◆ TASK MATERIAL:
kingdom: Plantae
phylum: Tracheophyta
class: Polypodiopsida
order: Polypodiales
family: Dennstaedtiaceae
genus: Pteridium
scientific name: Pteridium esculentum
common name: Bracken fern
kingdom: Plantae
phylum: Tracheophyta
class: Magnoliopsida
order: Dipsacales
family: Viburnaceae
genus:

◆ WORK TO BE COMPLETED: Present each line of the records above as a Markdown table with two columns: No. for the row number and Entry for the line itself. Leave out blank lines.

◆ RESPONSE:
| No. | Entry |
|---|---|
| 1 | kingdom: Plantae |
| 2 | phylum: Tracheophyta |
| 3 | class: Polypodiopsida |
| 4 | order: Polypodiales |
| 5 | family: Dennstaedtiaceae |
| 6 | genus: Pteridium |
| 7 | scientific name: Pteridium esculentum |
| 8 | common name: Bracken fern |
| 9 | kingdom: Plantae |
| 10 | phylum: Tracheophyta |
| 11 | class: Magnoliopsida |
| 12 | order: Dipsacales |
| 13 | family: Viburnaceae |
| 14 | genus: |